Hanz tertawa kecil. “Makasih buat pujiannya. Terus sekarang bagaimana? Violet nggak mau pulang karena adiknya sedang mengundang teman-temannya ke rumah. Dia nggak mau bikin adiknya cemas kalau pulang dalam kondisi begitu. Lagi pula, dia juga agak mabuk. Aku bisa mencium bau alkohol dari mulutnya waktu memapahnya.”
“Dia minum?”
“Kurasa Dave yang memberikannya.”
“Si brengsek itu ….” Asami mendesis marah lalu menarik napas panjang. “Biarkan dia dulu di sini sampai tenang. Aku akan menelepon ke rumahnya dan bilang kalau dia menginap. Harusnya nggak masalah. Oh, sepertinya sup pedas sudah siap. Kamu juga makan dulu saja, Hanz.”
Cowok itu mengangguk dan mengikuti Asami yang masuk kembali ke ruangan. Dua orang pelayan menyusul sambil membawa baki beroda dengan mangkuk-mangkuk keramik putih bertengger di atasnya. Uap putih mengepul ke udara, mengantarkan aroma cabai dan bawang putih yang kentara.
“Sangat bagus dimakan di cuaca dingin begini. Ini juga bisa meredakan mabuk. Vi, kamu harus makan sedikit baru istirahat. Malam ini kamu menginap saja. Aku akan siapkan kamar tamu.”
“Tapi ….” Violet kelihatan tidak enak hati.
“Nggak ada tapi-tapian. Anggap saja ini kompensasi karena kamu pergi tanpa mengajakku.”
Hanz bisa melihat Violet tertawa meski tampak lemah. Setelah semangkuk sup pedas yang menyegarkan, Asami mengantar Violet ke ruang tidur untuk tamu yang letaknya di lantai dua. Hanz membantu memapah Violet di tangga melingkar dan berhenti di ambang pintu kayu ek yang berat, mengamati gadis berambut gelap itu perlahan naik ke ranjang dengan sokongan Asami. Sekilas, Hanz bisa melihat memar dan bekas luka dari lengan baju Violet yang tersingkap tapi dia tidak mengatakan apa-apa.
“Kalau perlu sesuatu, tekan saja bel ini. Pelayan akan datang. Kamu juga boleh meneleponku. Ponselmu kuletakkan di sini, ya.” Asami menaruh benda pipih berwarna keperakan itu di atas nakas, menyelimuti tubuh Violet sampai dagu dan menutup tirai-tirai.

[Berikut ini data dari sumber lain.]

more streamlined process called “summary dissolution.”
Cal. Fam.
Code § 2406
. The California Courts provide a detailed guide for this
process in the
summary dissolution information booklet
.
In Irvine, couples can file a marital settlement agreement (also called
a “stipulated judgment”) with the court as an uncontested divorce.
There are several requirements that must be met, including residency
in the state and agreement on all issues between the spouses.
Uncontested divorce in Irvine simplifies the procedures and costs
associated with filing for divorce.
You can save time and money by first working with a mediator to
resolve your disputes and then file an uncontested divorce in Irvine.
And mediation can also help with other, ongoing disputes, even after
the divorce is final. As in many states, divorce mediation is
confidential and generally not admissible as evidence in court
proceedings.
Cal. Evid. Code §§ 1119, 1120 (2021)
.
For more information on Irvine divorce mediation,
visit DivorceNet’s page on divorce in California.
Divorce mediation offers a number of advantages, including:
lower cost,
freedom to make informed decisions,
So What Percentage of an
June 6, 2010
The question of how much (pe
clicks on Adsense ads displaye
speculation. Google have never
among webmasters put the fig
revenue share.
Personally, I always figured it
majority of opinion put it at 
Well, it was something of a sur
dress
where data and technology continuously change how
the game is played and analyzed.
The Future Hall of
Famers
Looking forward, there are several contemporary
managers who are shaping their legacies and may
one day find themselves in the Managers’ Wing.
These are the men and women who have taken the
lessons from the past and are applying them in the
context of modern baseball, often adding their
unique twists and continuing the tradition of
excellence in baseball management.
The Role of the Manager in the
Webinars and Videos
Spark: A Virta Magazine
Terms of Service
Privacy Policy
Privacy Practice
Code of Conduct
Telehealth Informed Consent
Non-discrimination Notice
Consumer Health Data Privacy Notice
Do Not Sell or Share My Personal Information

“Ah, Hanz.” Violet tiba-tiba bangkit. Wajahnya masih memerah dan kelihatan syok. Dia menyelipkan sejumput rambut di belakang telinga lalu berkata, “Terima kasih banyak, untuk bantuanmu tadi.”
Hanz merasakan hatinya berjengit. Cowok itu balas tersenyum dan mengangguk lalu mundur saat Asami keluar dan menutup pintu di belakangnya.
“Nah, sekarang, bagaimana kamu akan menghadapi, Dave?”